**Records for processing**
-------------------------

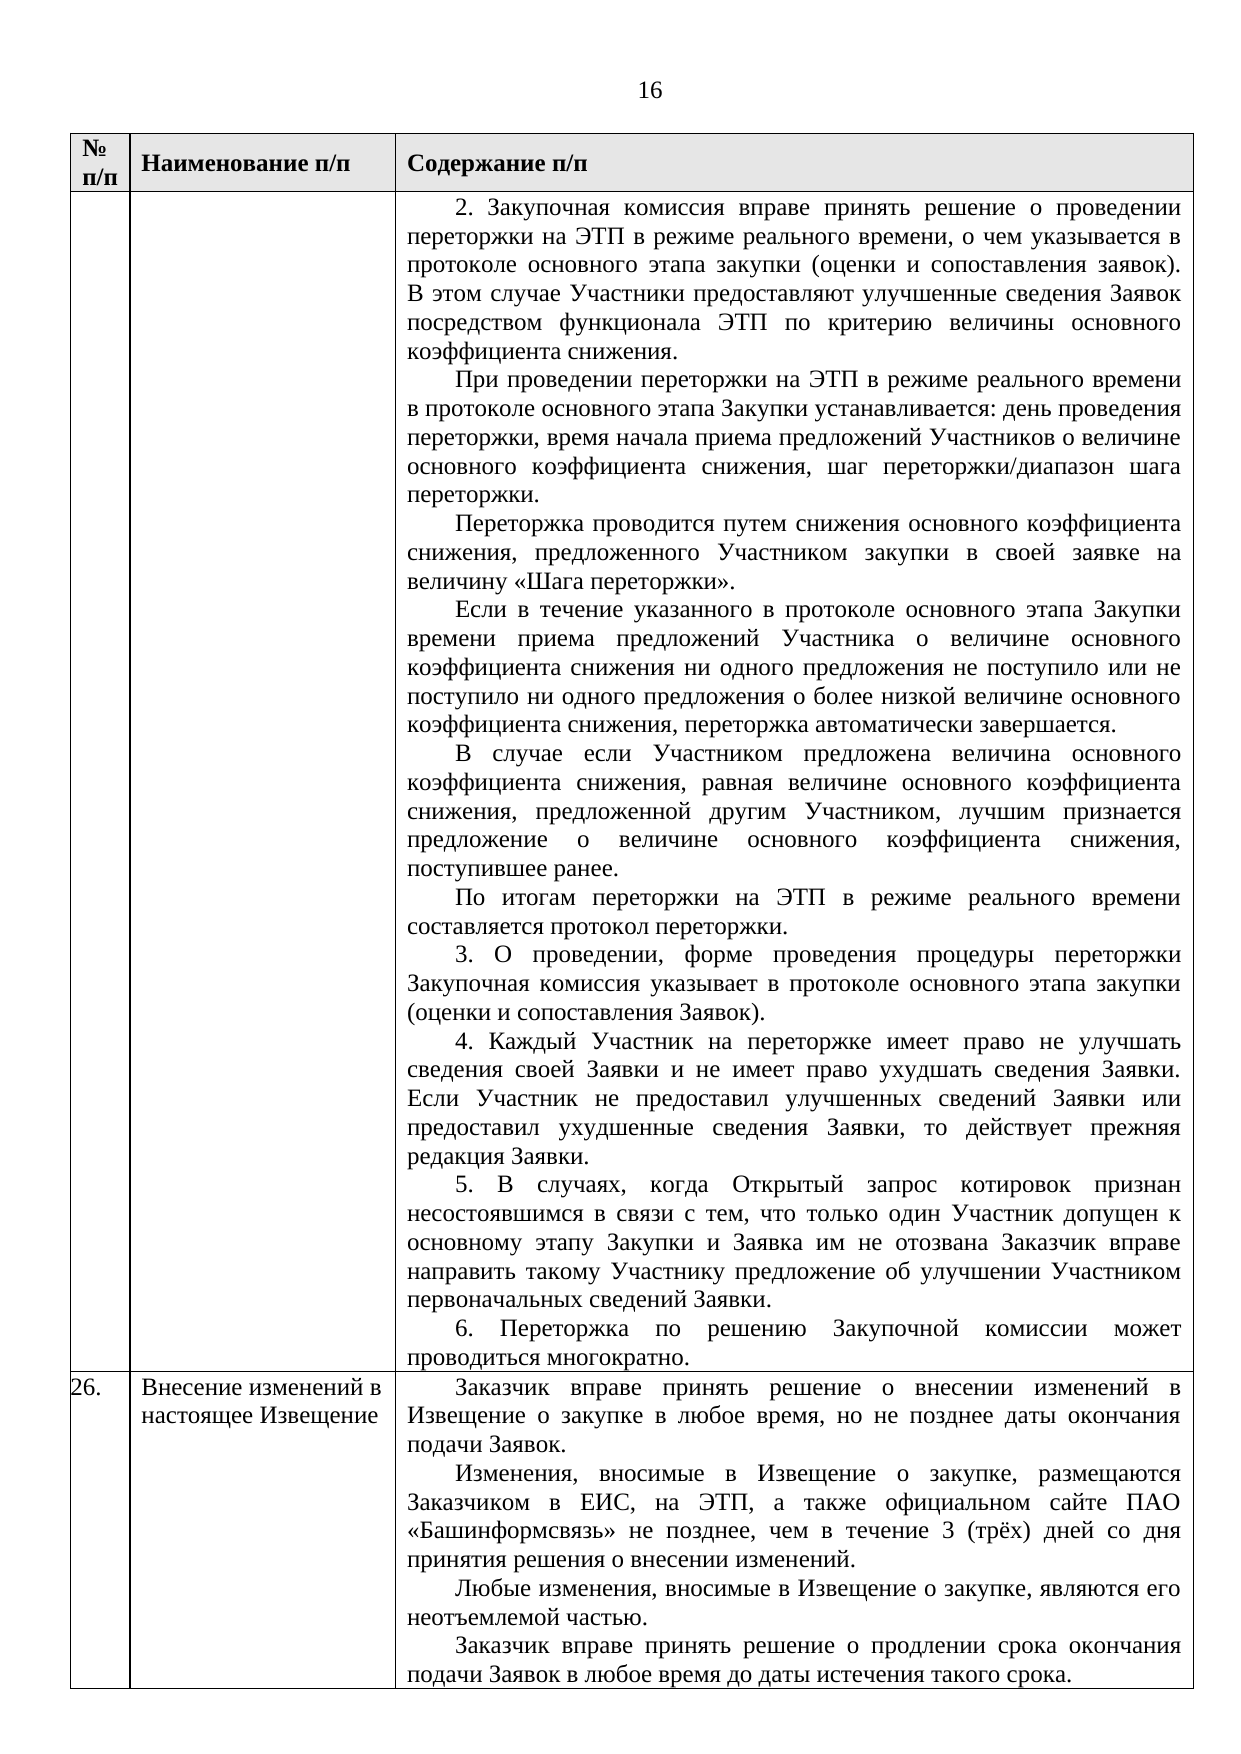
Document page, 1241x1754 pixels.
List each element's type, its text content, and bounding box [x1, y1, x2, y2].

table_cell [396, 192, 1193, 1371]
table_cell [396, 1372, 1193, 1688]
table_cell [71, 1372, 129, 1688]
table_header Содержание п/п [396, 134, 1193, 191]
table_header Наименование п/п [131, 134, 395, 191]
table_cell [131, 1372, 395, 1688]
table_header № п/п [71, 134, 129, 191]
table_cell [71, 192, 129, 1371]
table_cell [131, 192, 395, 1371]
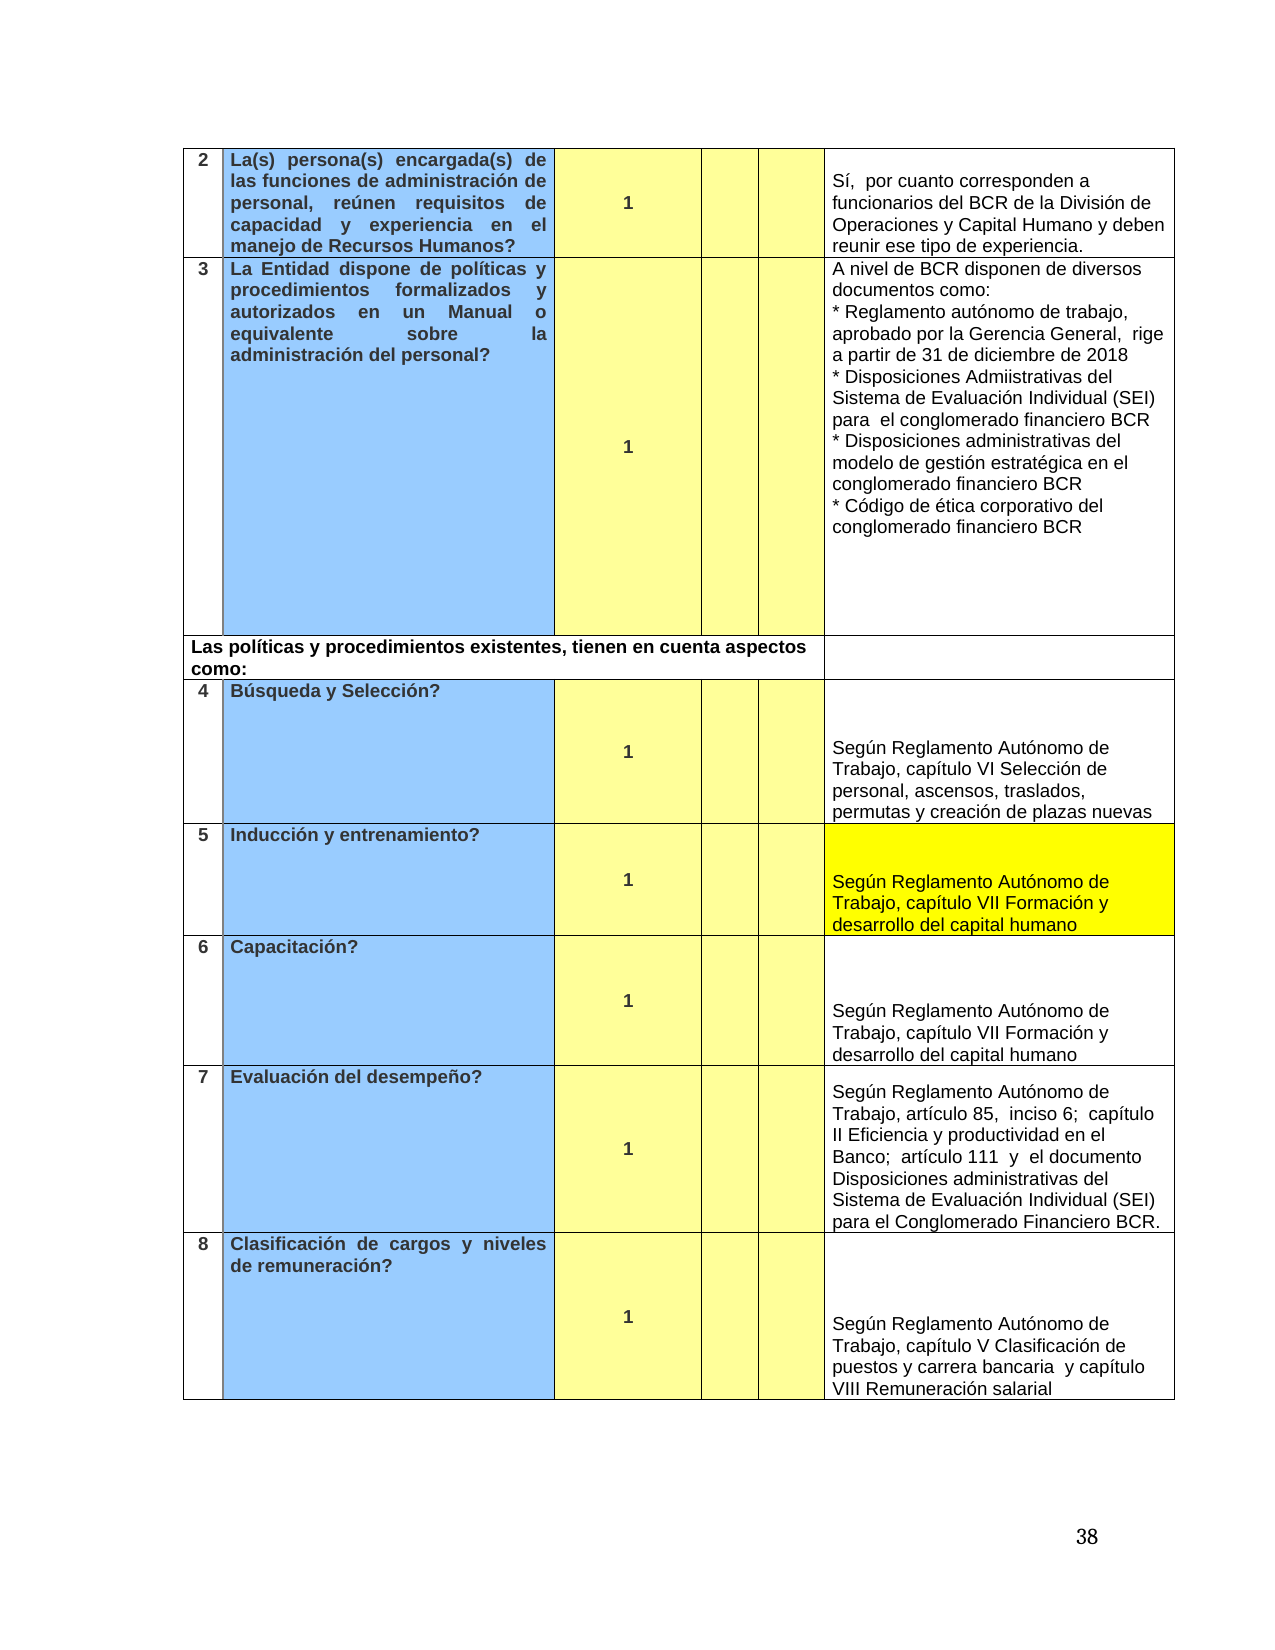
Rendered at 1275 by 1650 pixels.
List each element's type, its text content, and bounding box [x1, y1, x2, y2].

table_cell 1 [555, 936, 701, 1065]
table_cell [759, 824, 824, 935]
table_cell [702, 149, 758, 257]
table_cell 8 [184, 1233, 222, 1399]
table_cell Capacitación? [224, 936, 554, 1065]
table_cell 5 [184, 824, 222, 935]
table_cell [702, 258, 758, 635]
table_cell Evaluación del desempeño? [224, 1066, 554, 1232]
table_cell 1 [555, 149, 701, 257]
table_cell [702, 824, 758, 935]
table_cell 1 [555, 258, 701, 635]
table_cell 1 [555, 1066, 701, 1232]
table_cell Según Reglamento Autónomo de Trabajo, artículo 85, inciso 6; capítulo II Eficiencia y productividad en el Banco; artículo 111 y el documento Disposiciones administrativas del Sistema de Evaluación Individual (SEI) para el Conglomerado Financiero BCR. [825, 1066, 1174, 1232]
table_cell 3 [184, 258, 222, 635]
table_cell Las políticas y procedimientos existentes, tienen en cuenta aspectos como: [184, 636, 824, 679]
table_cell Clasificación de cargos y niveles de remuneración? [224, 1233, 554, 1399]
table_cell [759, 258, 824, 635]
table_cell [759, 1233, 824, 1399]
table_cell La Entidad dispone de políticas y procedimientos formalizados y autorizados en un Manual o equivalente sobre la administración del personal? [224, 258, 554, 635]
table_cell 4 [184, 680, 222, 823]
table_cell [702, 1066, 758, 1232]
table_cell 1 [555, 1233, 701, 1399]
table_cell Búsqueda y Selección? [224, 680, 554, 823]
table_cell [702, 680, 758, 823]
table_cell [702, 1233, 758, 1399]
table_cell 1 [555, 680, 701, 823]
table_cell [759, 1066, 824, 1232]
table_cell 7 [184, 1066, 222, 1232]
table_cell [702, 936, 758, 1065]
table_cell [759, 149, 824, 257]
table_cell Sí, por cuanto corresponden a funcionarios del BCR de la División de Operaciones y Capital Humano y deben reunir ese tipo de experiencia. [825, 149, 1174, 257]
table_cell A nivel de BCR disponen de diversos documentos como: * Reglamento autónomo de trabajo, aprobado por la Gerencia General, rige a partir de 31 de diciembre de 2018 * Disposiciones Admiistrativas del Sistema de Evaluación Individual (SEI) para el conglomerado financiero BCR * Disposiciones administrativas del modelo de gestión estratégica en el conglomerado financiero BCR * Código de ética corporativo del conglomerado financiero BCR [825, 258, 1174, 635]
table_cell [825, 636, 1174, 679]
table_cell 6 [184, 936, 222, 1065]
table_cell La(s) persona(s) encargada(s) de las funciones de administración de personal, reúnen requisitos de capacidad y experiencia en el manejo de Recursos Humanos? [224, 149, 554, 257]
table_cell Inducción y entrenamiento? [224, 824, 554, 935]
table_cell [759, 936, 824, 1065]
table_cell Según Reglamento Autónomo de Trabajo, capítulo VI Selección de personal, ascensos, traslados, permutas y creación de plazas nuevas [825, 680, 1174, 823]
table_cell [759, 680, 824, 823]
table_cell 1 [555, 824, 701, 935]
table_cell Según Reglamento Autónomo de Trabajo, capítulo V Clasificación de puestos y carrera bancaria y capítulo VIII Remuneración salarial [825, 1233, 1174, 1399]
table_cell 2 [184, 149, 222, 257]
table_cell Según Reglamento Autónomo de Trabajo, capítulo VII Formación y desarrollo del capital humano [825, 936, 1174, 1065]
table_cell Según Reglamento Autónomo de Trabajo, capítulo VII Formación y desarrollo del capital humano [825, 824, 1174, 935]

-------------------------

**Work to be completed**
Precisely those lines above that run from the line with "table_cell [131, 1372, 395, 1688]" up to and including the line with "Rendered at 1275 by 1650 pixels." are to be set down, with the pictures omitted.

**Solution**
table_cell [131, 1372, 395, 1688]
table_header № п/п [71, 134, 129, 191]
table_cell [71, 192, 129, 1371]
table_cell [131, 192, 395, 1371]
Rendered at 1275 by 1650 pixels.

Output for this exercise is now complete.